Chains like Costco have built an empire selling two-gallon tubs of mayonnaise to American bargain hunters. Boxed, dubbed an online Costco for millennials, hopes young shoppers will be just as keen to bulk-buy as their parents. That is hype. The lossmaking company will go public via a special-purpose acquisition company at a near $900m valuation that looks overpriced.
Founded in 2013, Boxed offers discounted household staples and groceries without the need for paid membership. Shipping comes free on orders of $49 or more.
Without sign-up requirements, new customers should be easy enough to attract. Yet net sales grew just 8 per cent in 2020 to $187m.
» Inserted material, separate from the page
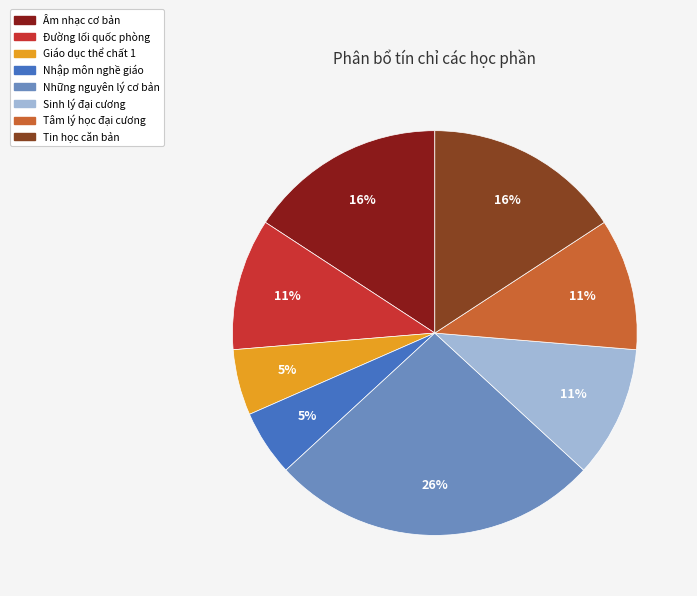

To the nearest percent, what is the average slice percentage?

12%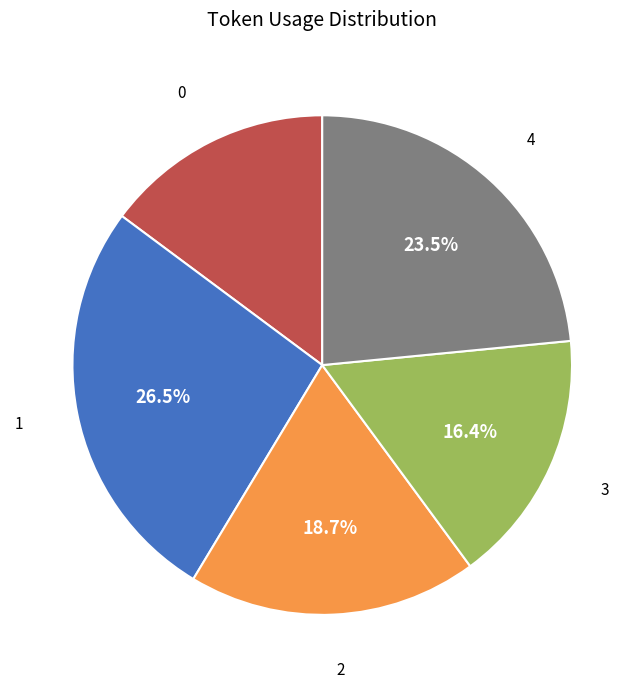

Is the sum of 4 and 3 greater than half?

No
Boxed wants investors to ignore that lowly number and fix their gaze on projected sales of $1bn by 2026. By then, it claims, adjusted ebitda will be positive once it successfully licenses proprietary technologies to other retailers.
These targets look overly optimistic. Growing online grocery sales are creating plenty of opportunities but Boxed is not best placed to cash in. One of the biggest challenges in online retail is the so-called “last mile” of customer deliveries. Both Target and Walmart have circumvented this partly by offering click-and-collect services, allowing order pick ups at nearby stores. Both use their stores, sometimes as warehouses, to fulfil online orders. This cuts down last mile delivery costs. Boxed does not have this option and shipping bulky items is expensive.
Gross margins reveal the difference. Boxed reported a 14 per cent gross margin last year, compared with 28 per cent and 24 per cent at Target and Walmart.
There is no shortage of competition in the grocery delivery business. Amazon and Instacart offer well-known options for shoppers looking to buy household items.
Yet in spite of this the shares are hardly a steal. The Spac deal values Boxed’s equity at around 5 times 2020 revenue, compared with just one times at Costco. Walmart trades on two times its 2020 grocery sales. Any potential investors should do their shopping elsewhere.